Monday, June 21, 2010

fight with your fists...


From an article in Real Simple magazine titled 10 Things My Father Was Right About by Jancee Dunn:


1. Hold hands while you hash it out. My folks have been married for 47 years. One of my father’s rules for a happy marriage is that if a nasty argument erupts, hold hands as you fight. You’ll feel goofy doing this, but here’s the thing: It works. Recently my husband, Tom, forgot to pay a few bills that were buried under a pile of clutter. I was incandescent with rage. So we interlaced our fingers while we talked it out, and I felt my blood pressure plummet and my endorphins flow in spite of myself. It’s impossible to scream at someone who is giving your hand a gentle squeeze. It just is.


And a few others I liked =)


2. Pay attention to anyone who wears a tool belt... My father is practical, thrifty (or, put more accurately, cheap), and savvy about home improvements. He calls a repairman only as a last resort—and when he does, he hovers around the guy and asks tons of questions. “Carefully observe anyone with a skill that you don’t have,” my father often said, “and then you can take care of the fill-in-the-blank yourself.” He was right: After shadowing a handyman for an hour, I later fixed my own dishwasher, to the perpetual amazement of friends who call their super to change a lightbulb.
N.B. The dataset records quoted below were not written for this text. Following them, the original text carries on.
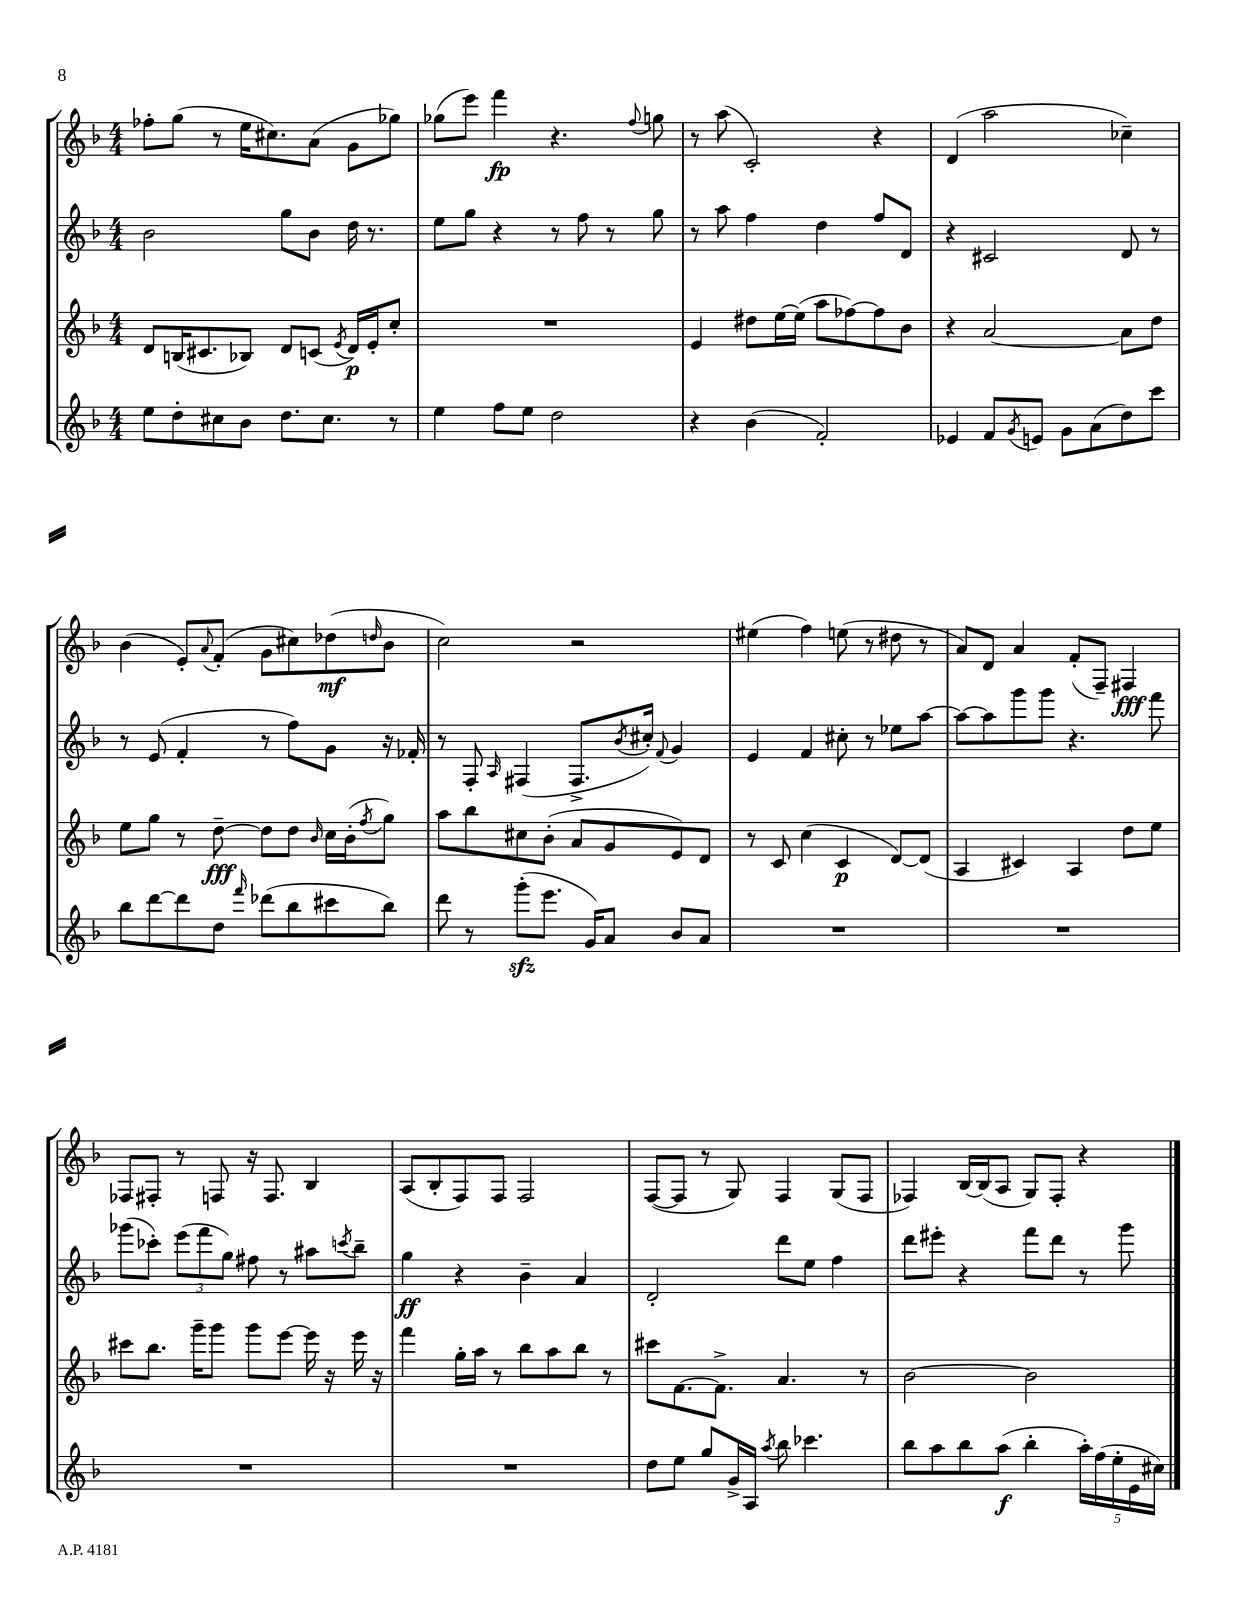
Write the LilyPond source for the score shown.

<<
\new StaffGroup <<
\new Staff = "s0" {
    \clef treble \key f \major \numericTimeSignature \time 4/4
    fes''8-. g''8( r8 e''16 cis''8.) a'8( g'8 ges''8) |
    ges''8( e'''8) f'''4\fp r4. \appoggiatura { f''8 } g''8 |
    r8 a''8( c'2-.) r4 |
    d'4( a''2 ces''4--) |
    bes'4( e'8-.) \appoggiatura { a'8 } f'8-.( g'8 cis''8) des''8\mf( \grace { d''16 } bes'8 |
    c''2) r2 |
    eis''4( f''4) e''8( r8 dis''8 r8 |
    a'8) d'8 a'4 f'8-.( f8--) fis4\fff |
    fes8 fis8-. r8 f8 r16 f8. bes4 |
    a8( bes8-. f8) f8 f2 |
    f8~( f8 r8 g8) f4 g8( f8 |
    fes4) bes16~ bes16( a8 g8) fes8-. r4 \bar "|." |
}
\new Staff = "s1" {
    \clef treble \key f \major \numericTimeSignature \time 4/4
    bes'2 g''8 bes'8 d''16 r8. |
    e''8 g''8 r4 r8 f''8 r8 g''8 |
    r8 a''8 f''4 d''4 f''8 d'8 |
    r4 cis'2 d'8 r8 |
    r8 e'8( f'4-. r8 f''8) g'8 r16 fes'16-. |
    r8 f8-. \grace { a16 } fis4( fis8.-> \acciaccatura { bes'8 } cis''16-.) \appoggiatura { f'8 } g'4 |
    e'4 f'4 cis''8-. r8 ees''8 a''8~ |
    a''8~ a''8 g'''8 g'''8 r4. f'''8 |
    ges'''8( ces'''8-.) \tuplet 3/2 { e'''8( f'''8 g''8) } fis''8 r8 ais''8 \acciaccatura { c'''8 } bes''8-- |
    g''4\ff r4 bes'4-- a'4 |
    d'2-. d'''8 e''8 f''4 |
    d'''8 eis'''8-. r4 f'''8 d'''8 r8 g'''8 \bar "|." |
}
\new Staff = "s2" {
    \clef treble \key f \major \numericTimeSignature \time 4/4
    d'8 b16( cis'8. bes8) d'8 c'8( \acciaccatura { e'8 } d'16\p) e'16-. c''8-. |
    R1 |
    e'4 dis''8 e''16~ e''16( a''8 fes''8~) fes''8 bes'8 |
    r4 a'2~ a'8 d''8 |
    e''8 g''8 r8 d''8~--\fff d''8 d''8 \grace { bes'16 } c''16 bes'16-.( \acciaccatura { f''8 } g''8) |
    a''8 bes''8 cis''8 bes'8-.( a'8 g'8 e'8) d'8 |
    r8 c'8 c''4( c'4\p d'8~) d'8( |
    a4 cis'4) a4 d''8 e''8 |
    cis'''8 bes''8. g'''16-- g'''8 g'''8 e'''8~ e'''16 r16 e'''16 r16 |
    f'''4 g''16-. a''16 r8 bes''8 a''8 bes''8 r8 |
    cis'''8 f'8.~ f'8.-> a'4. r8 |
    bes'2~ bes'2 \bar "|." |
}
\new Staff = "s3" {
    \clef treble \key f \major \numericTimeSignature \time 4/4
    e''8 d''8-. cis''8 bes'8 d''8. cis''8. r8 |
    e''4 f''8 e''8 d''2 |
    r4 bes'4( f'2-.) |
    ees'4 f'8 \acciaccatura { g'8 } e'8 g'8 a'8( d''8) c'''8 |
    bes''8 d'''8~ d'''8 d''8 \grace { f'''16 } des'''8( bes''8 cis'''8 bes''8) |
    d'''8 r8 g'''8-.\sfz( e'''8. g'16) a'8 bes'8 a'8 |
    R1 |
    R1 |
    R1 |
    R1 |
    d''8 e''8 g''8 g'16-> a16 \acciaccatura { a''8 } bes''8 ces'''4. |
    bes''8 a''8 bes''8 a''8\f( bes''4-. \tuplet 5/4 { a''16-.) f''16( e''16-. e'16 cis''16) } \bar "|." |
}
>>
>>
\layout { \context { \Score \remove "Bar_number_engraver" } }
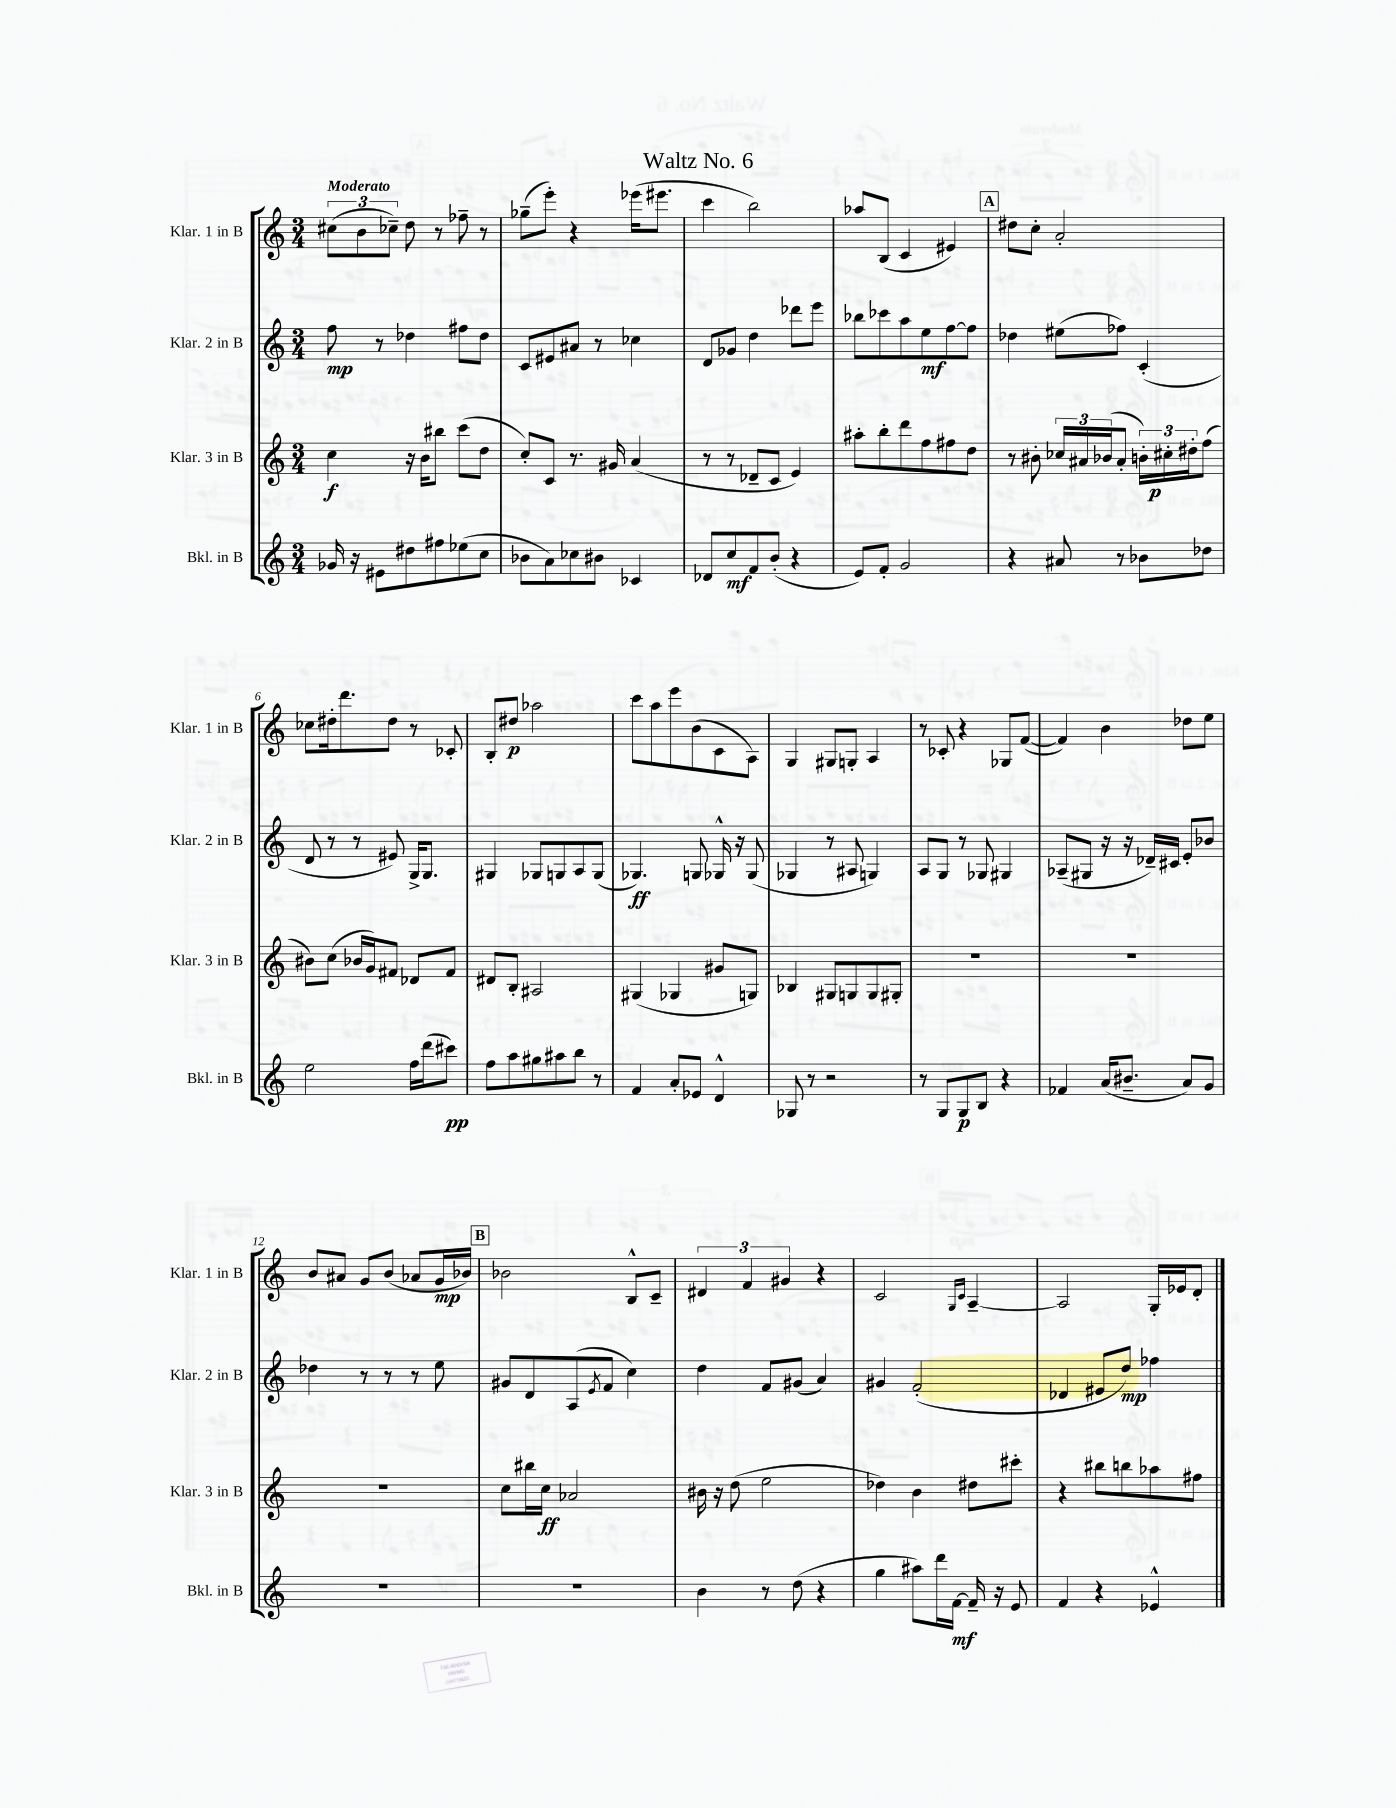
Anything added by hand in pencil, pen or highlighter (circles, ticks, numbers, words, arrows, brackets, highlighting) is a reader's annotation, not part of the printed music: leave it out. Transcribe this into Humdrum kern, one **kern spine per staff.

**kern	**kern	**kern	**kern
*staff4	*staff3	*staff2	*staff1
*clefG2	*clefG2	*clefG2	*clefG2
*k[]	*k[]	*k[]	*k[]
*M3/4	*M3/4	*M3/4	*M3/4
16g-/	4cc\	8ff\	(12cc#\L
16r	.	.	.
.	.	.	12b\
8e#\L	.	8r	.
.	.	.	12cc-~\J)
8dd#\	16r	4dd-\	8dd\
.	16b\LK	.	.
8ff#\	8bb#\J	.	8r
(8ee-\	(8ccc\L	8ff#\L	8ff-~\
8cc\J	8dd\J	8dd-\J	8r
=	=	=	=
8b-\L	8cc'/L)	8c/L	(8gg-~\L
8a\)	8c/J	8e#/	8eee'\J)
8cc-\	8.r	8a#/J	4r
8b#\J	.	8r	.
.	16g#/	.	.
4c-/	(4a/	4cc-\	(16eee-\LK
.	.	.	8.eee#\J
=	=	=	=
8d-/L	8r	8d/L	4ccc\
8cc/	8r	8g-/J	.
8f/	8d-~/L	4dd\	2bb\)
(8b'/J	8c/J	.	.
4r	4e/)	8ddd-\L	.
.	.	8eee\J	.
=	=	=	=
8e/L)	8aa#'\L	8bb-\L	8aa-/L
8f'/J	8bb'\	8ccc-\	(8B/J
2g/	8ddd\	8aa\	4c/
.	8ff\	8ee\	.
.	8ff#\	[8ff\	4e#/)
.	8dd\J	8ff\]J	.
=	=	=	=
4r	8r	4dd-\	8dd#\L
.	8b#'\	.	8cc'\J
8a#/	24cc-/LL	(8ee#\L	2a'/
.	24a#/	.	.
.	(24b-/J	.	.
8r	8a#'/J	8ff-\J)	.
8b-\L	24b'\LL)	(4c'/	.
.	24cc#'\	.	.
.	24dd#'\J	.	.
8dd-\J	(8ff\J	.	.
=	=	=	=
2ee\	8b#\L)	8d/	8cc-\L
.	(8cc\J	8r	16dd#'\k
.	.	.	8.ddd\
.	16b-/LL	8r	.
.	16g/J)	.	.
.	8f#/J	8e#/)	8dd#\J
16ff\LL	8d-/L	16G^/LK	8r
(16ddd\J	.	8.G/J	.
8ccc#\J)	8f#/J	.	8c-'/
=	=	=	=
8ff\L	8d#/L	4G#/	8B'/L
8aa\	8B'/J	.	8dd#/J
8gg#\	2A#/	8G-/L	2aa-\
8aa#\	.	8G/	.
8bb\J	.	8A/	.
8r	.	(8G/J	.
=	=	=	=
4f/	(4G#/	4.G-/)	8ccc\L
.	.	.	8aa\
8a'/L	4G-/	.	8eee\
8e-/J	.	8G/	(8b\
4d^^/	8g#/L	16G-^^/	8c\
.	.	16r	.
.	8G/J)	(8G-/	8A\J)
=	=	=	=
8G-/	4B-/	4G-/	4G/
8r	.	.	.
2r	8G#/L	8r	8G#/L
.	8G/	8A#/	8G'/J
.	8G/	4G/)	4A/
.	8G#'/J	.	.
=	=	=	=
8r	2.r	8A/L	8r
8G/L	.	8G/J	8c-'/
8G/	.	8r	4r
8B/J	.	8G-/	.
4r	.	4G#/	8G-/L
.	.	.	([8f/J
=	=	=	=
4f-/	2.r	(8A-~/L	4f/])
.	.	8G#/J	.
(16a/LK	.	16r	4b\
8.b#~/J	.	16r	.
.	.	16d-~/LL)	.
.	.	16c#/JJ	.
8a/L)	.	8e'/L	8dd-\L
8g/J	.	8b-/J	8ee\J
=	=	=	=
2.r	2.r	4dd-\	8b/L
.	.	.	8a#/J
.	.	8r	8g/L
.	.	8r	(8b/J
.	.	8r	8a-/L
.	.	8ee\	16g/L
.	.	.	16b-/JJ)
=	=	=	=
2.r	8cc\L	8g#/L	2b-\
.	16bb#\L	8d/	.
.	16cc\JJ	.	.
.	2a-/	(8A/	.
.	.	8qe/	.
.	.	8f/J	.
.	.	4cc\)	8B^^/L
.	.	.	8c~/J
=	=	=	=
4b\	16b#\	4dd\	6d#/
.	16r	.	.
.	(8dd\	.	.
.	.	.	6f/
8r	2ee\	8f/L	.
.	.	.	6g#/
(8dd\	.	(8g#/J	.
4r	.	4a/)	4r
=	=	=	=
4gg\	4dd-\)	4g#/	2c/
8aa#\L)	4b\	(2f'/	.
16ddd\L	.	.	.
[16f\JJ	.	.	.
.	.	.	16qqG/LL
.	.	.	16qqc/JJ
16f~/]	8dd#\L	.	[4A~/
16r	.	.	.
8e/	8ccc#'\J	.	.
=	=	=	=
4f/	4r	4d-/	2A/]
4r	8bb#\L	8e#/L	.
.	8bb\	8dd/J)	.
4e-^^/	8aa-\	4ff-\	16G'/LL
.	.	.	16e-/J
.	8ff#\J	.	8d'/J
==	==	==	==
*-	*-	*-	*-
3. ...Or a uniform. It has always annoyed my dad that a waiter gets a 20 percent tip for serving a crème brûlée, while a hotel maid who disposes of used dental floss often winds up with bubkes. My father routinely told our sanitation men and the crew who cleaned his office that they were doing a good job and made sure to compensate them at holidays. As a child, I used to writhe with embarrassment when he did this. Now I do the same for the sanitation workers in my neighborhood. One guy once told me, with a catch in his voice, that in 10 years, it was the first time he had ever been thanked.

9. No one’s smarter than you. Long ago, if I was in a group and the conversation strayed to an unfamiliar topic, I’d keep silent. Dad urged me to say, “I don’t understand. Can you explain what you’re talking about?” Asking questions makes you sound smart, he said, and confident to boot. At a recent gathering, somebody mentioned the Mauritius Continental Shelf. Silence. Then I asked, “What’s that?” And all the former Ivy Leaguers around me exhaled and admitted they didn’t know what the hell it was, either.